Rodaballo, rodaballo del mar, sal del agua y ven a hablar: que Ilsebil, mi mujer, no quiere lo que yo he de querer.

—Quiere ser emperador.

—Vuelve a casa, que ya lo es.

Encontró el castillo de mármol pulido y oro, con soldados y trompetas, y a su mujer en un trono altísimo, con corona de tres codos, cetro y globo imperial, rodeada de guardias de todos los tamaños y de príncipes que la reverenciaban.

—Mujer, ¿ya eres emperador?

—Sí.

—Qué hermoso.

—Marido, emperador ya soy. Ahora quiero ser papa. Ve al rodaballo.

—Ay, mujer, papa no hay más que uno. Eso no puede hacerlo el rodaballo.

—Si ha podido hacerme emperador, también puede hacerme papa. Ve ahora mismo.

Le entró miedo, y fue temblando. El cielo se oscurecía, las hojas volaban de los árboles, el agua bramaba y rompía contra la orilla, y a lo lejos los barcos disparaban en su apuro. Dijo, acobardado:

Rodaballo, rodaballo del mar, sal del agua y ven a hablar: que Ilsebil, mi mujer, no quiere lo que yo he de querer.

—Quiere ser papa.

—Vuelve a casa, que ya lo es.

Encontró una iglesia enorme, iluminada con miles de velas, y a su mujer vestida de oro, con tres coronas, sentada muy alta, mientras emperadores y reyes se arrodillaban ante ella.

—Mujer, ¿ya eres papa?

—Sí.

—Qué hermoso. Ahora ya no puedes llegar a ser nada más.

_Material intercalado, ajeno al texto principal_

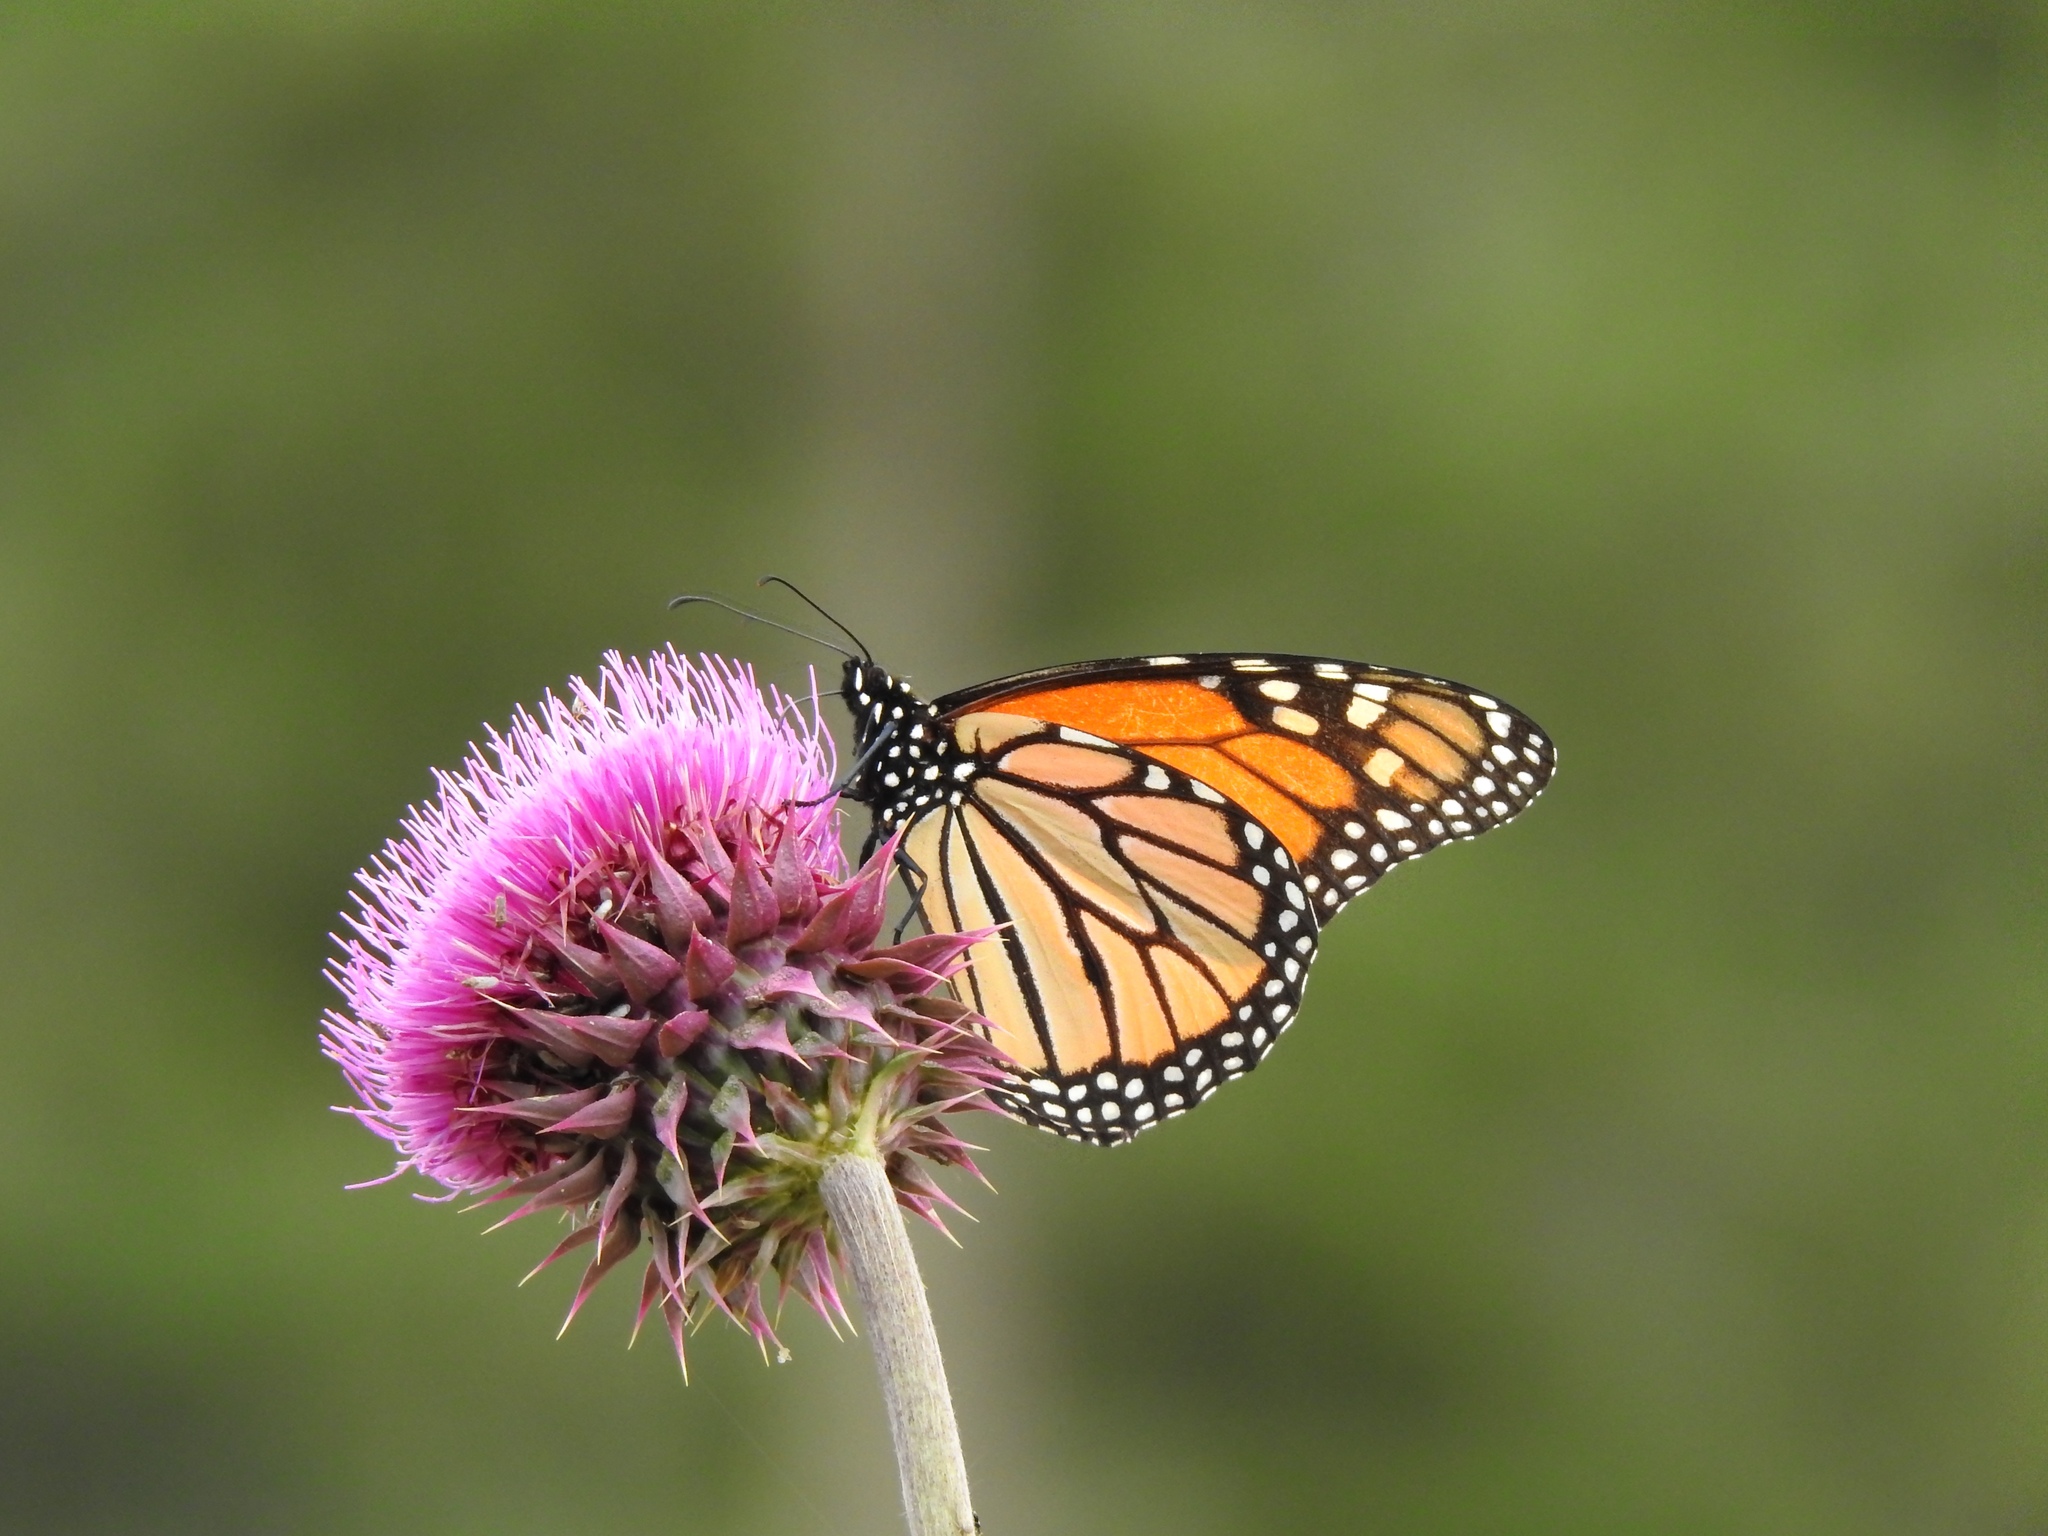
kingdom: Animalia
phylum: Arthropoda
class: Insecta
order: Lepidoptera
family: Nymphalidae
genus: Danaus
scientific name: Danaus plexippus
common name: Monarch
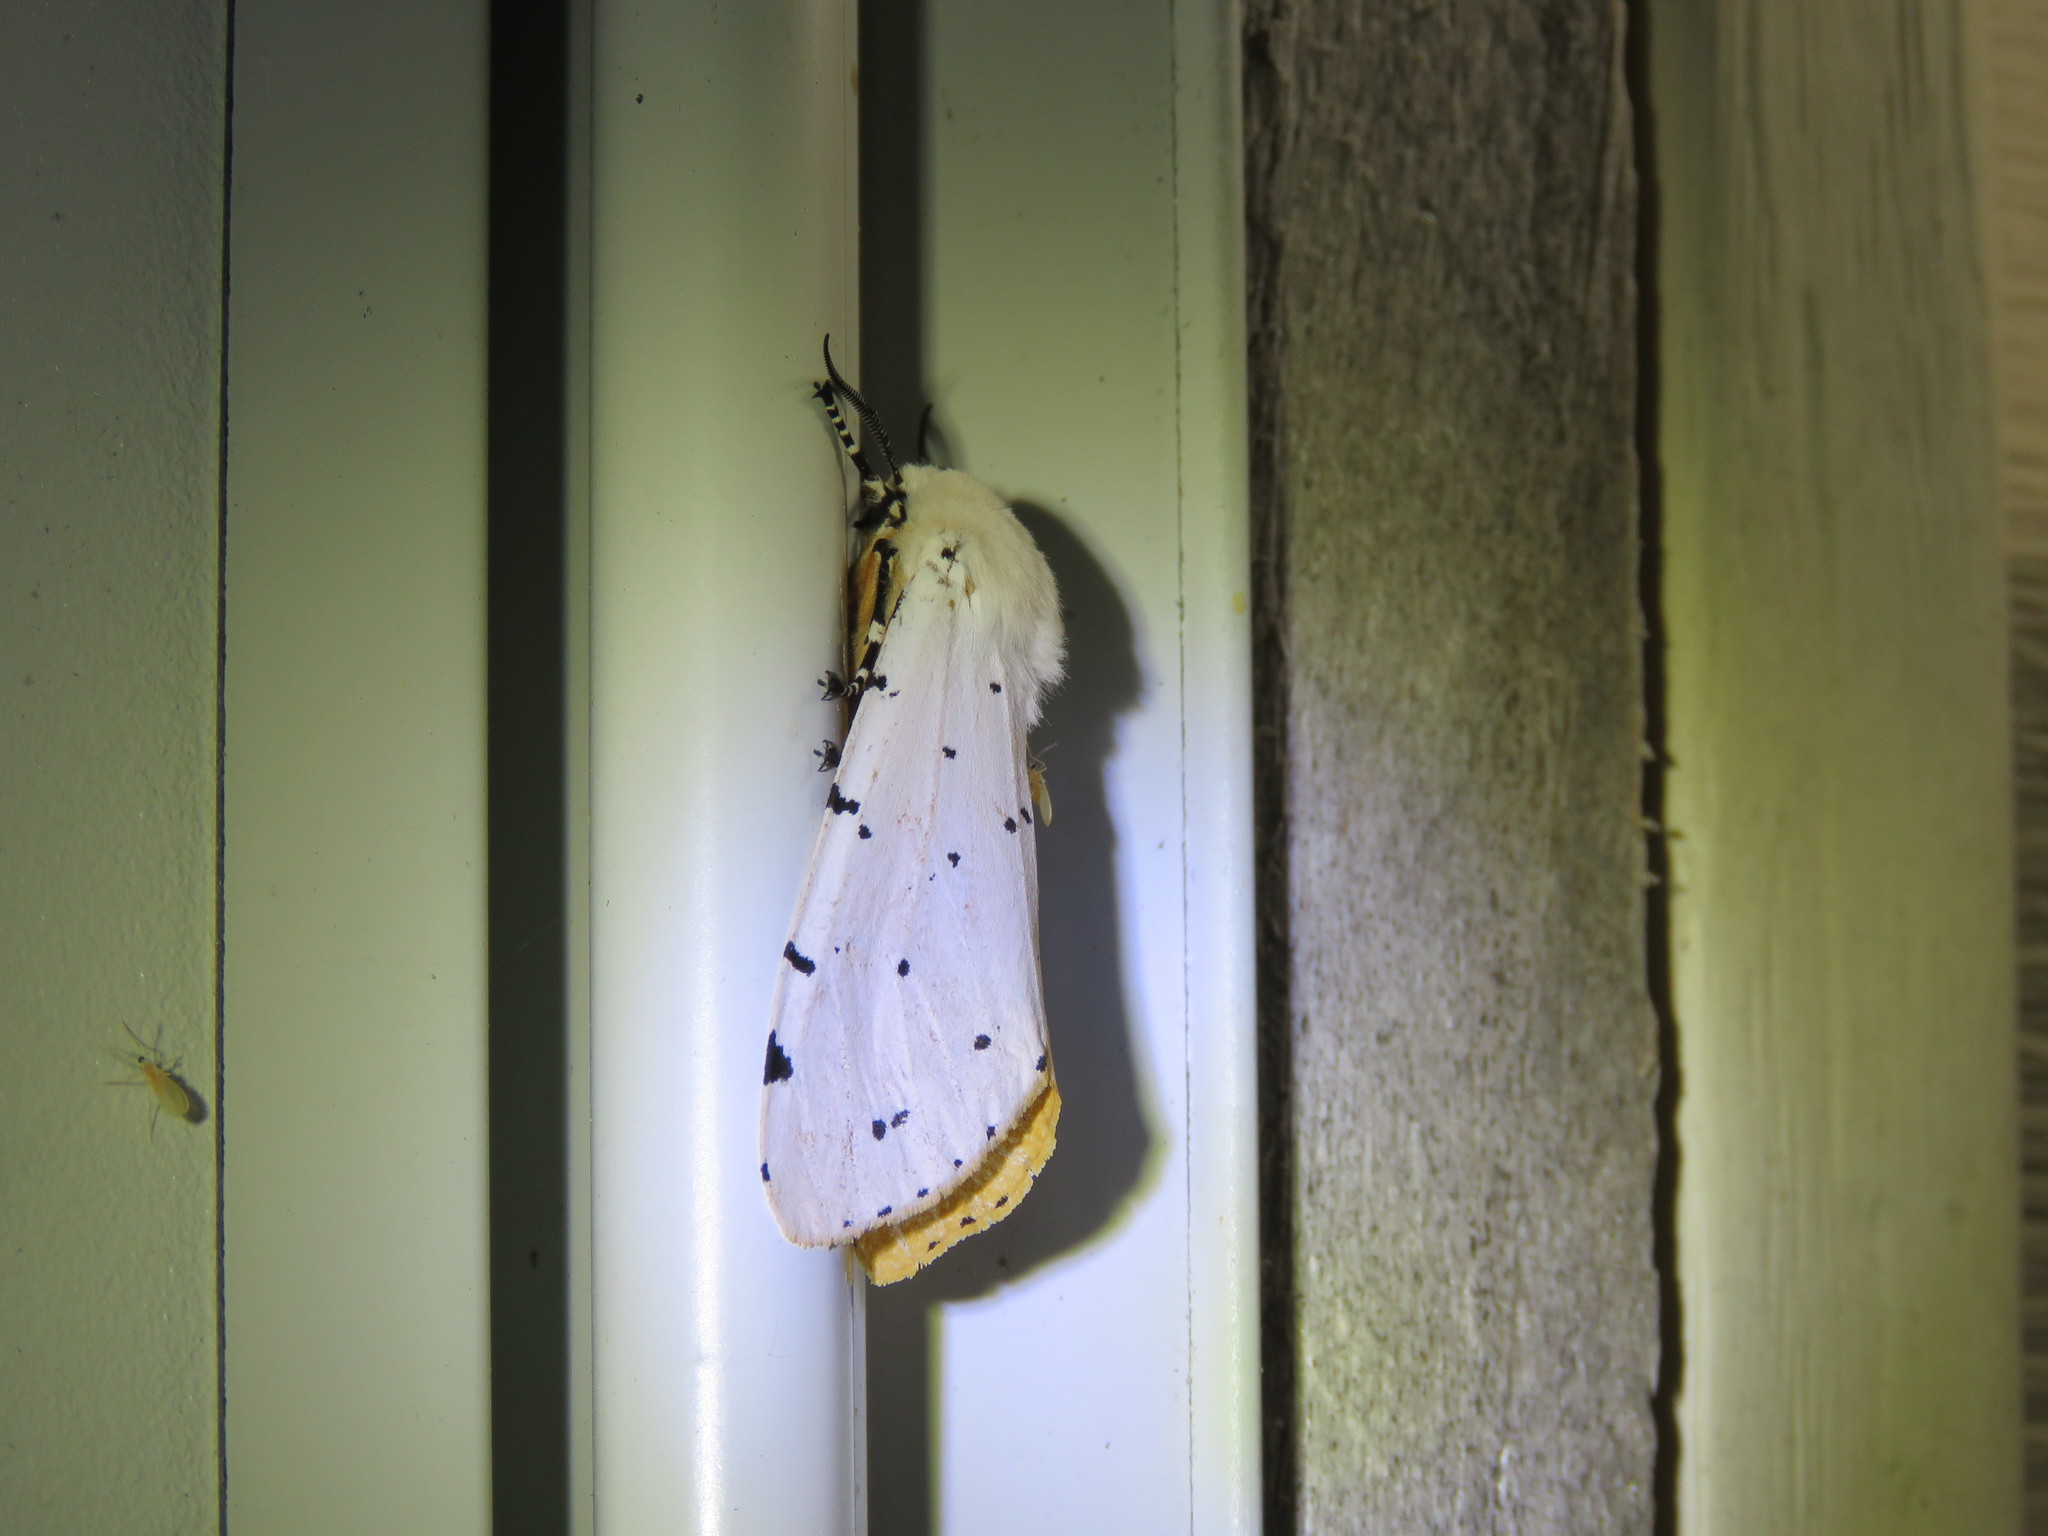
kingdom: Animalia
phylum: Arthropoda
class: Insecta
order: Lepidoptera
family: Erebidae
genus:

—Ya lo pensaré —dijo ella.

Se acostaron, pero la mujer no pudo dormir, dando vueltas toda la noche, pensando qué más podría llegar a ser. Cuando el sol empezó a salir, ella se incorporó y pensó: «¿No podría yo también hacer salir el sol y la luna?»

—Marido —dijo, dándole con el codo—, despiértate: quiero ser como el buen Dios.

El hombre, medio dormido, se cayó de la cama del susto.

—Ay, mujer, ¿qué has dicho?

—Si no puedo hacer salir el sol y la luna, no lo soportaré. Ve ahora mismo.

Y lo miró con un gesto tan duro que a él le recorrió un escalofrío.

—Eso el rodaballo no puede hacerlo —dijo el hombre, de rodillas—. Te lo suplico, entra en razón y sé papa.

Entonces le entró la rabia, y le gritó que fuera de una vez. El hombre se vistió a toda prisa y salió corriendo.

Fuera bramaba la tempestad. Las casas y los árboles se doblaban, las montañas temblaban, y el cielo estaba negro como la pez. Tronaba y relampagueaba, y el mar levantaba olas altas como campanarios, coronadas de espuma blanca. Gritó, sin apenas oír su propia voz:

Rodaballo, rodaballo del mar, sal del agua y ven a hablar: que Ilsebil, mi mujer, no quiere lo que yo he de querer.

—Bueno, ¿qué quiere ella?

—Quiere ser como el buen Dios.

—Vuelve a casa —dijo el rodaballo—, que ya está otra vez en su cabaña miserable.

Y allí siguen sentados hasta el día de hoy.